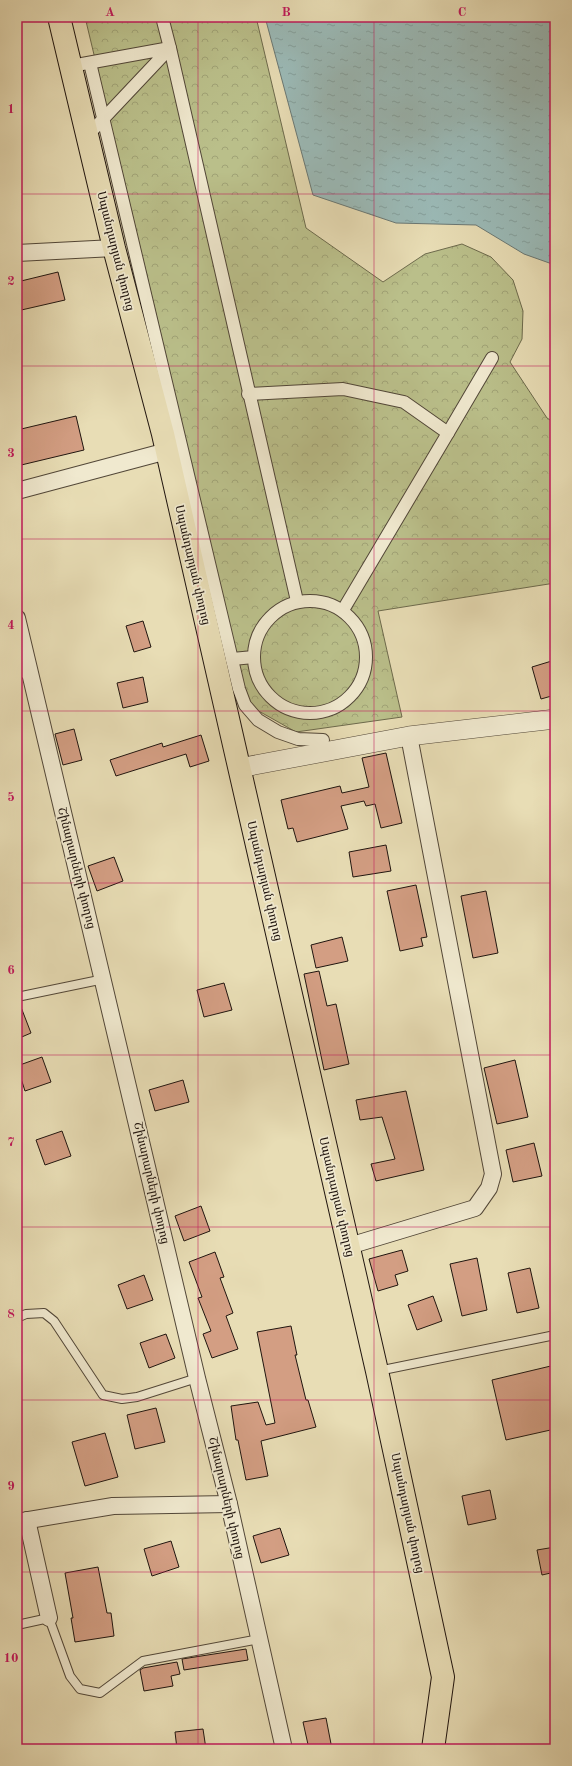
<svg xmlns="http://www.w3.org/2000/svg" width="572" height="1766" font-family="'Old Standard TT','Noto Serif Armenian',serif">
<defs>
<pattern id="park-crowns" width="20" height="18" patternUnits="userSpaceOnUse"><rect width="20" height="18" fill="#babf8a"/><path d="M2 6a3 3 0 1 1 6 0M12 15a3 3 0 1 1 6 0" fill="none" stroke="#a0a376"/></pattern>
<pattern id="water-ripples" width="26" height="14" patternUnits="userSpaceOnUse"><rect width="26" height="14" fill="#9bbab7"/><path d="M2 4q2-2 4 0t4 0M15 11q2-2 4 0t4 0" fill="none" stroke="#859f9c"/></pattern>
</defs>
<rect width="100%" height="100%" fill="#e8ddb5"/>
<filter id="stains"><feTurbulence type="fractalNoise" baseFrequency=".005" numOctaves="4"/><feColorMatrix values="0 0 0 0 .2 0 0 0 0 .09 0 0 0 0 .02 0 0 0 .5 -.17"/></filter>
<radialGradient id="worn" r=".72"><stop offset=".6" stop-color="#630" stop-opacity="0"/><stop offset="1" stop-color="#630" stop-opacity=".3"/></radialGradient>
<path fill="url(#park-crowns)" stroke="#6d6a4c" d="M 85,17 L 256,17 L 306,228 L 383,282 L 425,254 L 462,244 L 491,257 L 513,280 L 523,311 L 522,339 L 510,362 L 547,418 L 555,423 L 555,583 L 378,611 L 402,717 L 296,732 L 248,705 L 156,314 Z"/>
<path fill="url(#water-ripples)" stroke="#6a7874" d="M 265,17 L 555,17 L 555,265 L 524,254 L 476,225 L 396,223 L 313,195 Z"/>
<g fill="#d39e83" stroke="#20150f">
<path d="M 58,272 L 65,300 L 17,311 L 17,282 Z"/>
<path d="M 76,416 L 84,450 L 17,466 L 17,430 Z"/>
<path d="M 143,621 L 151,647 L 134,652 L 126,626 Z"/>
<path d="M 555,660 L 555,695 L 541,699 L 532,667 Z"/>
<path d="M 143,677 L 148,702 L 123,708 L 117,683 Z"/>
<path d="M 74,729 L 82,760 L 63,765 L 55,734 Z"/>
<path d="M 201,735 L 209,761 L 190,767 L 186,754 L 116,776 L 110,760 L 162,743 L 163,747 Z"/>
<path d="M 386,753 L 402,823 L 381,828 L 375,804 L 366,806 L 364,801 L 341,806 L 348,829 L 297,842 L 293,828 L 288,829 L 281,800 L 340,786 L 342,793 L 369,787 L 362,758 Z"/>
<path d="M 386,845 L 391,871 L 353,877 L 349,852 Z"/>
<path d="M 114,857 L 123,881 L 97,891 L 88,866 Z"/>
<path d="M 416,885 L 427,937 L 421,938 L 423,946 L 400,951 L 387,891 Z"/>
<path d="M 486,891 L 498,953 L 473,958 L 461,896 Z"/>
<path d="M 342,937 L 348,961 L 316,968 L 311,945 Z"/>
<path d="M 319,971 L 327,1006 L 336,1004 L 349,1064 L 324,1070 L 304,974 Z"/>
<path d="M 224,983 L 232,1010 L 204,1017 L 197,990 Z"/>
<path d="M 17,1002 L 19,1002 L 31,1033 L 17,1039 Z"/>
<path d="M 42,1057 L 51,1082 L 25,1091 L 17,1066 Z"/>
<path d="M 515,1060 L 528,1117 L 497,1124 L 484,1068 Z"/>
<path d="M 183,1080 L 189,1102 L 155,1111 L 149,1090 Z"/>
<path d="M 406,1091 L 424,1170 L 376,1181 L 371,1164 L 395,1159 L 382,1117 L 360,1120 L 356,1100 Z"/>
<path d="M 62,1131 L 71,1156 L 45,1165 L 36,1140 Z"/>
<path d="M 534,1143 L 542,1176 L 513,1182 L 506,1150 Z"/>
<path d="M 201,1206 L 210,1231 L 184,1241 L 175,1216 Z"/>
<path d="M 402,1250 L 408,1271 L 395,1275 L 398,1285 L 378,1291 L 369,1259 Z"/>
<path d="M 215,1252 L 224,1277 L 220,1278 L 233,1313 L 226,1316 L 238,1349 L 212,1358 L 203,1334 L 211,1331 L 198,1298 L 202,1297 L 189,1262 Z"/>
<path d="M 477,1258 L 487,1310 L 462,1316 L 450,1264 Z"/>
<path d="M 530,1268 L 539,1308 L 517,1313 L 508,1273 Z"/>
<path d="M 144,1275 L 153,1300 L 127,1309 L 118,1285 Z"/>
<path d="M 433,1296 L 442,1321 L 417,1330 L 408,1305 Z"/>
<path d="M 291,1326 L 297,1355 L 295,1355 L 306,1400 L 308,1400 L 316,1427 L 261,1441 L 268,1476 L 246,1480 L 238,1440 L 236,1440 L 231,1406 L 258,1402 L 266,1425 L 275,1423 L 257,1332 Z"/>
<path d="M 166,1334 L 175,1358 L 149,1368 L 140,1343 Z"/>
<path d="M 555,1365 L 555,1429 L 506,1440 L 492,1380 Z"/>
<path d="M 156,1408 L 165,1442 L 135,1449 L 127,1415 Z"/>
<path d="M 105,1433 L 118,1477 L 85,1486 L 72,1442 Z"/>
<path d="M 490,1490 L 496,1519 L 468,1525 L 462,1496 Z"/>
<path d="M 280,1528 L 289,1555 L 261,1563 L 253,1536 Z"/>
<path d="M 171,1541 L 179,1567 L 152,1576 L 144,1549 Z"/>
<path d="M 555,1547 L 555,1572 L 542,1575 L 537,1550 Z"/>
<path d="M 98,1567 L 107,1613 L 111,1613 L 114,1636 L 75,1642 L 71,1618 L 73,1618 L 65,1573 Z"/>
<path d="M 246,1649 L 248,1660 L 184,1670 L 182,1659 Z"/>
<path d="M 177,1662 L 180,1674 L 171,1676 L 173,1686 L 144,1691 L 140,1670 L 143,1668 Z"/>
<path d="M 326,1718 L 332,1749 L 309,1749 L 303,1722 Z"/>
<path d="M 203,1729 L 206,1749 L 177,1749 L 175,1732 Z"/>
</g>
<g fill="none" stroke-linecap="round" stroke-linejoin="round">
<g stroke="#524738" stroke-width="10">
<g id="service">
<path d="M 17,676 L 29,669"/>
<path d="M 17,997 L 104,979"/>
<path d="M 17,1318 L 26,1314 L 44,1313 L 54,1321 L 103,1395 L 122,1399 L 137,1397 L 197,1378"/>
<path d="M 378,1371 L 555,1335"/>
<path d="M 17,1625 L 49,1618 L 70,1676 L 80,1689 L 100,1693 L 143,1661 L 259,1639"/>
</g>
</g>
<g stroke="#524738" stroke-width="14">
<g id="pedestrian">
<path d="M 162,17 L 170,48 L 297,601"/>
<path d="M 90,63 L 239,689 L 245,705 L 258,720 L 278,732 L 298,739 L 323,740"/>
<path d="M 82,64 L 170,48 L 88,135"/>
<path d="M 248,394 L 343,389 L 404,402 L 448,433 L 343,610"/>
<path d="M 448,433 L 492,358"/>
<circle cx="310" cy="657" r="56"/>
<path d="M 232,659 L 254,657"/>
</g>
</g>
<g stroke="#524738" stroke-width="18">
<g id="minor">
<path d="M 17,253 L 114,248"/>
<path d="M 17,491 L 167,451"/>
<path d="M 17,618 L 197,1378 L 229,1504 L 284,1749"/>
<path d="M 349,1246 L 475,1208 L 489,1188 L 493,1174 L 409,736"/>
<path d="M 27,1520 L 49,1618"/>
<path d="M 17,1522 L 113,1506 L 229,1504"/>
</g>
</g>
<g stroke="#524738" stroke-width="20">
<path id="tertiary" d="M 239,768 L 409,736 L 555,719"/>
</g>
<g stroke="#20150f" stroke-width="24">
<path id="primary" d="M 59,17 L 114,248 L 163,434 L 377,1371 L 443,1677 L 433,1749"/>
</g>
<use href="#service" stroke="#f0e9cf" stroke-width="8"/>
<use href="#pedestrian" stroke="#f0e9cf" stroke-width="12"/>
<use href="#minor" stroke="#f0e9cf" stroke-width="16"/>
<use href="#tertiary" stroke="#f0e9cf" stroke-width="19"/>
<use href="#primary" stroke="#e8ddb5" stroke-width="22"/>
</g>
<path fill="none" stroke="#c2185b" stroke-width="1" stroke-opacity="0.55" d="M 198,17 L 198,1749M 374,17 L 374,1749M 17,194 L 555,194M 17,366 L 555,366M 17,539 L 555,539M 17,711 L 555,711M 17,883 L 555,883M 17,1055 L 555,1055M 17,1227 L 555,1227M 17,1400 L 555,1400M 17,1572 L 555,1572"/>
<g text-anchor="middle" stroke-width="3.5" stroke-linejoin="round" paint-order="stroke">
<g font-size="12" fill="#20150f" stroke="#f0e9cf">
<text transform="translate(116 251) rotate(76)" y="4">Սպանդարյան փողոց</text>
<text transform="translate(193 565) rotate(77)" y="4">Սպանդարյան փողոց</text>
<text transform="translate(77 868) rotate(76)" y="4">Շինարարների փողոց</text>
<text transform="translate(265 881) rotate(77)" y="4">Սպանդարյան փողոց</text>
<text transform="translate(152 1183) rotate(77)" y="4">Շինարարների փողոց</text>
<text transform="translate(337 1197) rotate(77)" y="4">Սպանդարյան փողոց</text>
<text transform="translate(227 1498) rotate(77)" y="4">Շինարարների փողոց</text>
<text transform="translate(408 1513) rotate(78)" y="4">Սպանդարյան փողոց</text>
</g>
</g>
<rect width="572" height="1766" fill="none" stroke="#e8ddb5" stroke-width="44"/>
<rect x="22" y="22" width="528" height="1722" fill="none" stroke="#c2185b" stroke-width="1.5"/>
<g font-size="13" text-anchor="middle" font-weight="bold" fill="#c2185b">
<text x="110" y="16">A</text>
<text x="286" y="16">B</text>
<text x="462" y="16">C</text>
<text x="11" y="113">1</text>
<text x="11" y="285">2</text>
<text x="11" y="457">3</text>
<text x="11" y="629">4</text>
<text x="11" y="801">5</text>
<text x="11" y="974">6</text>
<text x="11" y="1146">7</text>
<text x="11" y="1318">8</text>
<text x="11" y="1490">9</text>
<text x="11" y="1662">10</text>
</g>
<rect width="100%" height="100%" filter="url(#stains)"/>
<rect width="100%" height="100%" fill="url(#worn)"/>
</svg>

---

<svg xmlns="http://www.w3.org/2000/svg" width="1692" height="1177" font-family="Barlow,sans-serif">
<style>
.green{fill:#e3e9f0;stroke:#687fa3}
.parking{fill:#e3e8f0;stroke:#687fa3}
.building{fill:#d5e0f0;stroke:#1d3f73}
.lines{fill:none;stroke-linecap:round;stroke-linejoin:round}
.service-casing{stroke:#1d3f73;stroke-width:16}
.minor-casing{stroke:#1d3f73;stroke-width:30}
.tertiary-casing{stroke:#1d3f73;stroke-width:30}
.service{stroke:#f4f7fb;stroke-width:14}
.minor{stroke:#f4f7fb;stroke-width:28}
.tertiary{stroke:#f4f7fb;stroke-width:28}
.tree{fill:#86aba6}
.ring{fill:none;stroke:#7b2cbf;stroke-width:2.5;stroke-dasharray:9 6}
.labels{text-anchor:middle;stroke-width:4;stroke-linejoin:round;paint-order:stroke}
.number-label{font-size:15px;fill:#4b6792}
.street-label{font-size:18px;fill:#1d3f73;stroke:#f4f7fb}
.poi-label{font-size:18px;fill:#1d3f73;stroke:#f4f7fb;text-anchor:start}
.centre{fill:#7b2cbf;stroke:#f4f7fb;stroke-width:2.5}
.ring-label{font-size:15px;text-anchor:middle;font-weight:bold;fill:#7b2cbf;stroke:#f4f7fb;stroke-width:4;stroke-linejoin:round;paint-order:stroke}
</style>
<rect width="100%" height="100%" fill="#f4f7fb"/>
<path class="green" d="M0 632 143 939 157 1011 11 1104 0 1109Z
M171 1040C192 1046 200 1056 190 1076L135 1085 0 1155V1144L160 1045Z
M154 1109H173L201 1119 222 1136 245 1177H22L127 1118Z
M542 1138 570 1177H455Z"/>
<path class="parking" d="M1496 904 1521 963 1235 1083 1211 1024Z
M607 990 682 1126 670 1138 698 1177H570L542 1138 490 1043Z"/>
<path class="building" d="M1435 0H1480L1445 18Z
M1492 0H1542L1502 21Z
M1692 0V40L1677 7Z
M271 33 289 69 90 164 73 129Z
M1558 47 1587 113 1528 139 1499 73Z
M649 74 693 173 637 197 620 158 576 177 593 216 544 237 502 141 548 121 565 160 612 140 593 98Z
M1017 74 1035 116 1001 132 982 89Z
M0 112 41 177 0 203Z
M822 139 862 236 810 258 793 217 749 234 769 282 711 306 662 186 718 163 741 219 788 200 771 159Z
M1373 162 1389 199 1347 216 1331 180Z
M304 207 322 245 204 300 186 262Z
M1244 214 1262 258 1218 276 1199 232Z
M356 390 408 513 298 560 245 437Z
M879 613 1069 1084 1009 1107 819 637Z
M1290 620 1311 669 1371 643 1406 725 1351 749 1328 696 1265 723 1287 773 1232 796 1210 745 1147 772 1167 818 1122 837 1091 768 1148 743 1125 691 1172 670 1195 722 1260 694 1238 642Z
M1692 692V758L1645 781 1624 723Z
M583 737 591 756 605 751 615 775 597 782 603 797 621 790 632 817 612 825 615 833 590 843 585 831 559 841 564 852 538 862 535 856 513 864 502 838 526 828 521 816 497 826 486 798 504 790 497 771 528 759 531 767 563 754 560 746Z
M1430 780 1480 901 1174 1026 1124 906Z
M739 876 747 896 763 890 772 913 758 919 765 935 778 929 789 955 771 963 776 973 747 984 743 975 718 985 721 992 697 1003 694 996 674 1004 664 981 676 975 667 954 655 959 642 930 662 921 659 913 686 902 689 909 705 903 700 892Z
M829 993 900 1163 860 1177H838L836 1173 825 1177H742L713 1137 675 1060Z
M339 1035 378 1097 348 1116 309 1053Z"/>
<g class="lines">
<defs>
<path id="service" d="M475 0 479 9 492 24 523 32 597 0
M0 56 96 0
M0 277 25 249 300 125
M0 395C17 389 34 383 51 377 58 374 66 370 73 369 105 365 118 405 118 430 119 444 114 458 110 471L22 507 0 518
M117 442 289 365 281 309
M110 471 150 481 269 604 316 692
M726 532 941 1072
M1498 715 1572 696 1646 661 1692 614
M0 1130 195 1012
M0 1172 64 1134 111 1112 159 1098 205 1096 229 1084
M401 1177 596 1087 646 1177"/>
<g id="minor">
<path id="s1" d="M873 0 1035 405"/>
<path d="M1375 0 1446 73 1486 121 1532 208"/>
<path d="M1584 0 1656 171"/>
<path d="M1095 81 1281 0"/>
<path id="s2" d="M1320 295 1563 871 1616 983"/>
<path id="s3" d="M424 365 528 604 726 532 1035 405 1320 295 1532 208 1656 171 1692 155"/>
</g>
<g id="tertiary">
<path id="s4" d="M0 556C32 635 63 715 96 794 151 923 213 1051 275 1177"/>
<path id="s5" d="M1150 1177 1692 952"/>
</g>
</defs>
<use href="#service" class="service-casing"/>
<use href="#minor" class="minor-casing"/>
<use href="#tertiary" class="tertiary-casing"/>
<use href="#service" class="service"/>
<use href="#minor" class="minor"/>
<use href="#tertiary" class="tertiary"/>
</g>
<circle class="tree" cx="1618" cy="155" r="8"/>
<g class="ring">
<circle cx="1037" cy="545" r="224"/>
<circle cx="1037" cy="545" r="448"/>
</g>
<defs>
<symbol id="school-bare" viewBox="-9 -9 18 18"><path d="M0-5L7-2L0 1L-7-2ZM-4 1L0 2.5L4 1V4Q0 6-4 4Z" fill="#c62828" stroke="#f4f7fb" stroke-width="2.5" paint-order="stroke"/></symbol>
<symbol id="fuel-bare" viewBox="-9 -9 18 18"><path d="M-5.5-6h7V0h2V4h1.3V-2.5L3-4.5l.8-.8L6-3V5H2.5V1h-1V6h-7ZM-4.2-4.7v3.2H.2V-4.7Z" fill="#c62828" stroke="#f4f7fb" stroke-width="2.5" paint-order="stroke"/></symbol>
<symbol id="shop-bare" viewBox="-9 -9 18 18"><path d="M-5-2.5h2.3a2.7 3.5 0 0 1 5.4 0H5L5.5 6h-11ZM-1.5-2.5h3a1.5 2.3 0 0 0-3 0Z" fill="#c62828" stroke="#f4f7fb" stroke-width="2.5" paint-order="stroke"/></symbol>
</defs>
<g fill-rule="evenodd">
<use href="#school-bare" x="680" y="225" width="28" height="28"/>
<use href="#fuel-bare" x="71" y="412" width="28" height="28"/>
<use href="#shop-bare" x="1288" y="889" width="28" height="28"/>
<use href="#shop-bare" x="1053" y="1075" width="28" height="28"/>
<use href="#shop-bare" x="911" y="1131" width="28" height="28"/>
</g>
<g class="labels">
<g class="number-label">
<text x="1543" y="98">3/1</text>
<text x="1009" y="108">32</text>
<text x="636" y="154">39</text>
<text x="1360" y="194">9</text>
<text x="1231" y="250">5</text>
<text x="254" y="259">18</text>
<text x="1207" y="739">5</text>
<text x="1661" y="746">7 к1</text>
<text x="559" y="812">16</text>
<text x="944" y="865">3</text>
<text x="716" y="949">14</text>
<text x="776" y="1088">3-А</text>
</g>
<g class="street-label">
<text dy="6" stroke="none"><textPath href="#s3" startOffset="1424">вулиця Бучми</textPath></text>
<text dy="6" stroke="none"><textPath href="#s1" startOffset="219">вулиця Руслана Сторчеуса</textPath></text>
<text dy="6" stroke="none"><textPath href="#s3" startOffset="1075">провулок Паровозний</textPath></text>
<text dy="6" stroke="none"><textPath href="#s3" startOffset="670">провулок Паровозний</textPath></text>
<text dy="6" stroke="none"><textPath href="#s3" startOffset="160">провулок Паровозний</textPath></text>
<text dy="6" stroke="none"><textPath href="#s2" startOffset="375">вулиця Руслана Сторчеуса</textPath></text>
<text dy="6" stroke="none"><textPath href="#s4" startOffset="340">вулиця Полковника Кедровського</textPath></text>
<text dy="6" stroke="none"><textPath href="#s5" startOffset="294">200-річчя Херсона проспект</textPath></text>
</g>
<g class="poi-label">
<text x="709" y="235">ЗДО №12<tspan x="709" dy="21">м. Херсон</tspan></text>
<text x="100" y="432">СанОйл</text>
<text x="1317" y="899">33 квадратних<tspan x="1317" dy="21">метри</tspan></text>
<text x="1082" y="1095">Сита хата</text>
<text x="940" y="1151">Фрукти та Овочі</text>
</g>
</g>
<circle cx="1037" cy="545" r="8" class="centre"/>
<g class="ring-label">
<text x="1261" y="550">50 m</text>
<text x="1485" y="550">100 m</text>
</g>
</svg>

=== Problem description ===
Search the records above for the string "lines". Copy every line that contains it.

=== Answer to the exercise ===
.lines{fill:none;stroke-linecap:round;stroke-linejoin:round}
<g class="lines">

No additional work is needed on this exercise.